_WORK INSTRUCTIONS_:
1) In the stock-car racing passage, render the sentence "Kenny is married to Neil's sister." in Spanish.
2) Carry the stock-car racing passage forward, starting right after its last sentence.

## Begin SELECTED EXTRACT

I was on my second cold one when Barb and David returned from the pits, excited about the treasures they had collected while behind the iron curtain of racedom. "I got to hang out with the drivers" and "I got great shots of the cars," they assured me. The first person they spoke with was Kenny Hall, who races in the street stock class. His 2002 Monte Carlo was a 78 Ventura last year, but with the help of his family he'd turned it into an all-fiberglass bad boy and was poised to win it tonight. Kenny was only 20 years old and racing motorcycles when he had a nasty spill and a bad case of temporary amnesia. His racing in-laws set to work building him a car to get him off those damn motorcycles.

One of Kenny's biggest rivals is Neil, in the #217 street stock car. Neil and Kenny have traded spots in the winner's circle all season, which makes for interesting talk at the dinner table. Kenny is married to Neil's sister. On and off the track, their family enjoys the same love of mechanical toys my father and I share. For fun, they take their families out to the desert to ride dirt bikes and four-wheelers and between racing weekends work on each other's cars to keep them in top shape.

Tonight would be the last night for Neil to spin his wheels around the blacktop. After ten years of racing he was hanging his fire suit up for good in exchange for more time riding with his friends and loved ones. He was leaving high-paced competition and banging around the inside of a tin can for relaxed-paced concentration on the things that really mattered.

## End SELECTED EXTRACT
## Begin RECORD EXTRACTS

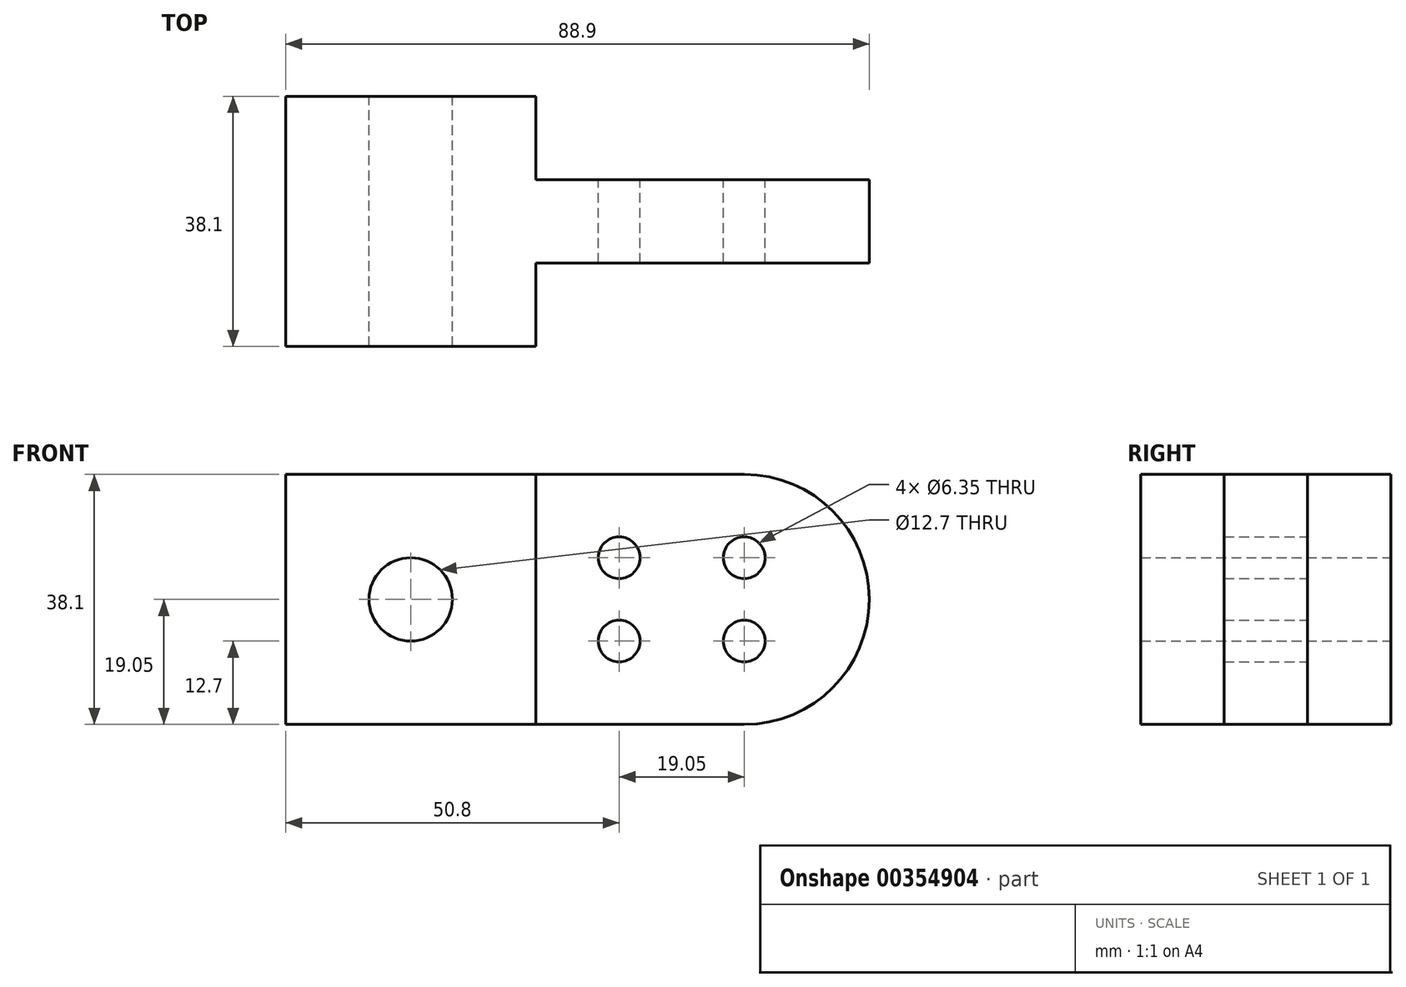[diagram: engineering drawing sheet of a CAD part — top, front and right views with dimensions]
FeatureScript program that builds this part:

## End RECORD EXTRACTS
## Begin RECORD EXTRACTS

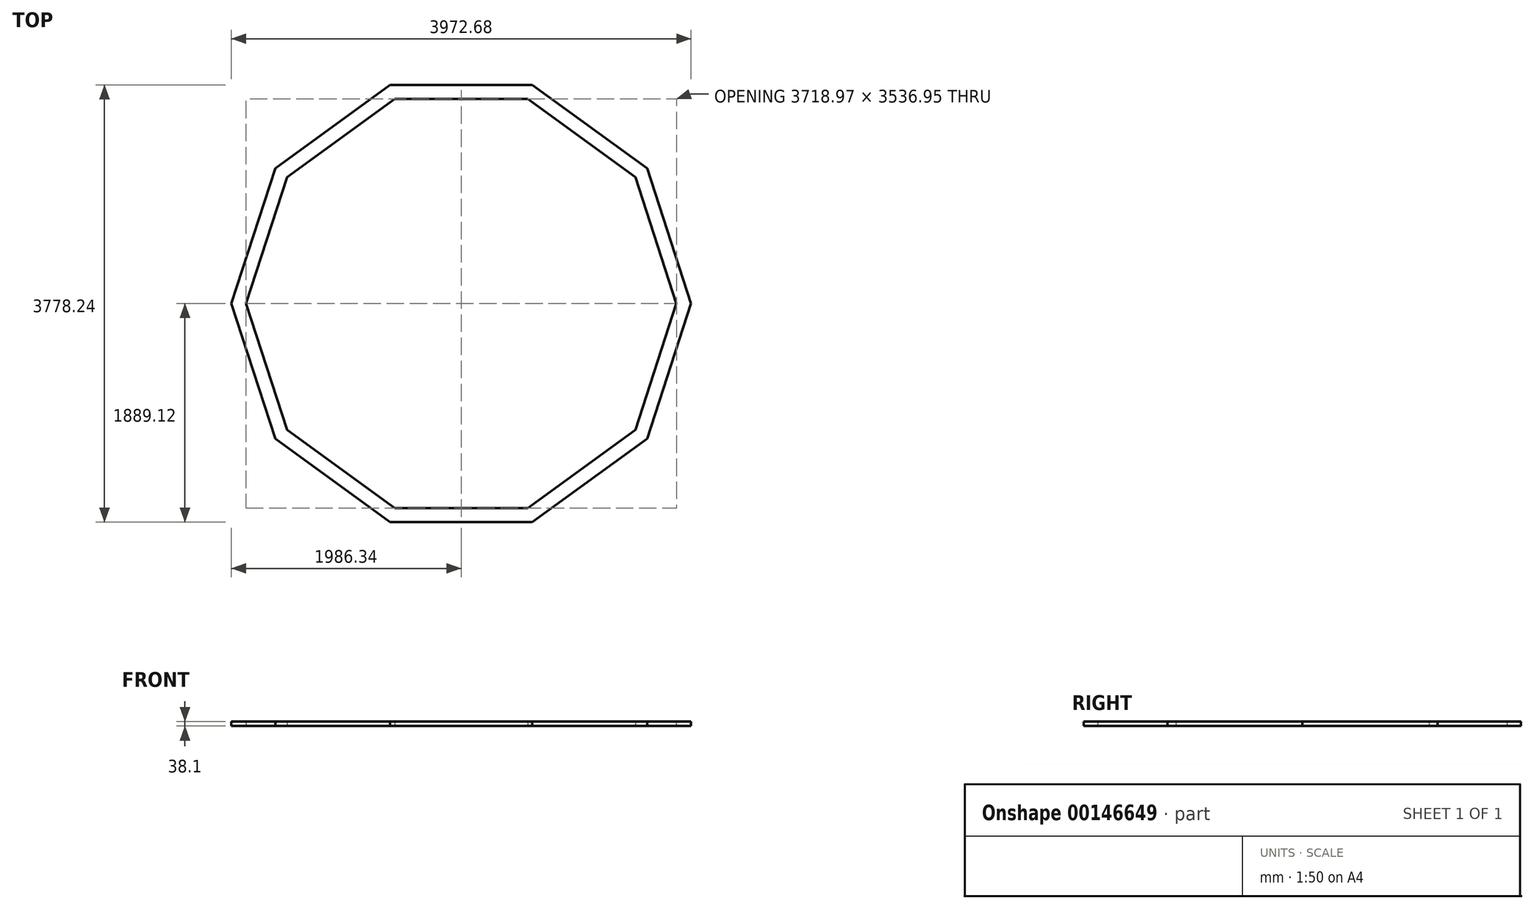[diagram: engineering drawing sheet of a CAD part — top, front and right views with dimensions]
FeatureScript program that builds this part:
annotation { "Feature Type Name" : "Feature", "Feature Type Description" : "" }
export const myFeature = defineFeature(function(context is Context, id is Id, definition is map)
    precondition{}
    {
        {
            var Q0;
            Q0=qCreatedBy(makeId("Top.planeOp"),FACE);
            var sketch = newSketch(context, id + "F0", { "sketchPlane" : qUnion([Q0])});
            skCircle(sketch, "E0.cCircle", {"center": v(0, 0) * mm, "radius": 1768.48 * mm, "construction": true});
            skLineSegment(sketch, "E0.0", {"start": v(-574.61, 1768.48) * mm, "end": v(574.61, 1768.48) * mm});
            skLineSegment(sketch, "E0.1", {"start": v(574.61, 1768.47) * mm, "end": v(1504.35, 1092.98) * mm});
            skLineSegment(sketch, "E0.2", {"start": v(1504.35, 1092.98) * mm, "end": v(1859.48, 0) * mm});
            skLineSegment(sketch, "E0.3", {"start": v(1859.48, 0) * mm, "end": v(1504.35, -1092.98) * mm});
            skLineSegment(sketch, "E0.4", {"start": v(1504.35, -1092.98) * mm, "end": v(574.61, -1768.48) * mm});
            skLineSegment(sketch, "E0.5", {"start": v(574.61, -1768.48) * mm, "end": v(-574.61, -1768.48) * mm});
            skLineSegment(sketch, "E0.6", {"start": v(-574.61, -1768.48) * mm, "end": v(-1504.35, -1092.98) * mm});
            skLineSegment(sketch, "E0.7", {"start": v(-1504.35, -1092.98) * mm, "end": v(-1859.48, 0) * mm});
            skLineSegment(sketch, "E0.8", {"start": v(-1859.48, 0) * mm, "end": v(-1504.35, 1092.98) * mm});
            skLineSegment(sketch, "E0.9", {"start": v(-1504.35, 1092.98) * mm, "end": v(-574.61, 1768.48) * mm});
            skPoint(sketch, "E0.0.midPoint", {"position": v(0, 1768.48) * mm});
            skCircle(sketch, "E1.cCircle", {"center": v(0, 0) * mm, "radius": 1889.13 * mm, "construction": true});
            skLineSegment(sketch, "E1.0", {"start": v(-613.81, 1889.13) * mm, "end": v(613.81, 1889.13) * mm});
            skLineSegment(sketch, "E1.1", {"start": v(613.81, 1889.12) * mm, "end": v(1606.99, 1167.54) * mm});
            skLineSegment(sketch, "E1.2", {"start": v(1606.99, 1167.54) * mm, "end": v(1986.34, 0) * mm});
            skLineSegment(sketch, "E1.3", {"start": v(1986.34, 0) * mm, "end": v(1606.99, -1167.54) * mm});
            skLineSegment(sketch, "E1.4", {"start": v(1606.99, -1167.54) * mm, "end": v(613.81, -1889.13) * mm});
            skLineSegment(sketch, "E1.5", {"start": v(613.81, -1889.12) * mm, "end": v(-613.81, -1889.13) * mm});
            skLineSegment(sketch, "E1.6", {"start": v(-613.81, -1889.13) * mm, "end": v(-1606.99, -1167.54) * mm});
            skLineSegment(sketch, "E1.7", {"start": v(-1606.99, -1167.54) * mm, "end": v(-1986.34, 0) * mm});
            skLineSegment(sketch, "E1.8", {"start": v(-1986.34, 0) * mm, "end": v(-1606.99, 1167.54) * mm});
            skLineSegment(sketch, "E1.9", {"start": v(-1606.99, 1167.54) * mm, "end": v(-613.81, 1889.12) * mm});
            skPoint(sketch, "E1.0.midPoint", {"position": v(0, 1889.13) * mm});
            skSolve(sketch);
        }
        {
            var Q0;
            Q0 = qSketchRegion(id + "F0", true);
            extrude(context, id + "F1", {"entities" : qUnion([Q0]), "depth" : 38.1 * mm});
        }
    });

## End RECORD EXTRACTS

_EXERCISE RESPONSES_:
1) Kenny está casado con la hermana de Neil.

2)
I convinced Barb to come along with me back to the beer shed. David was nearly losing his composure. "I have to go to the other side of the track." He was worried about his photographs. "I can't get the light I need, I just can't..." While Barb and I started to descend the stairs, David was fiddling with his camera and scratching his head, saying, "Well, I need a slow shutter speed to get the cars, but it's just too bright right here." As we rounded the corner he was just setting out to get his shots.

With the track's future at stake, I wondered about its past. In the beer garden I asked a friendly fellow named KC just how long he'd been working the races. His draft-pouring partner said, "That's kind of an unfair question."

"Why's that?"

KC said, "Well, my mom worked here when she was pregnant with me, so I guess I've been here since before I was born. My folks own the concessions, and I come out every weekend to work the booths."

KC told us he was a workaday police officer. There may have been a slightly awkward moment between me and KC, seeing as how if I'm awake I'm usually violating some law. I thought about the terms of my probation and the beer in my hand, but after a few seconds, we eased into our skin and put our everyday lives behind us and sat there, just two race fans. I asked him what kept him coming out to the track week after week.

"It's the people, the families, and the characters you meet," he said.

That was the cue for "Wierd Marvin" [sic] to enter, stage right. Wearing a purple fire suit and shaking hands as if he was running for mayor, the tall, thin man came upon us. He stopped in to say hi to KC.

"Hi, nice to meet you," I said. "What's your name?" He smiled and said, "Wierd Marvin, with the ei reversed because I'm so weird."

"This purple outfit is stunning. Is it for racing?" Barb asked.

"Yep. I run the Purple Pinto Eater, that's in the pony stock class," he informed us.

Marv was fulfilling a lifelong dream to race.

"I've been around these races forever. My dad raced at Balboa in the '50s, and we came out here when it came out here. I've been around these races all my life."

Marvin, his dad, and the races came out to Cajon Speedway from Balboa Stadium in 1961. In the mid-'60s the track was expanded and paved. The speedway's past is rocky, but it's held on.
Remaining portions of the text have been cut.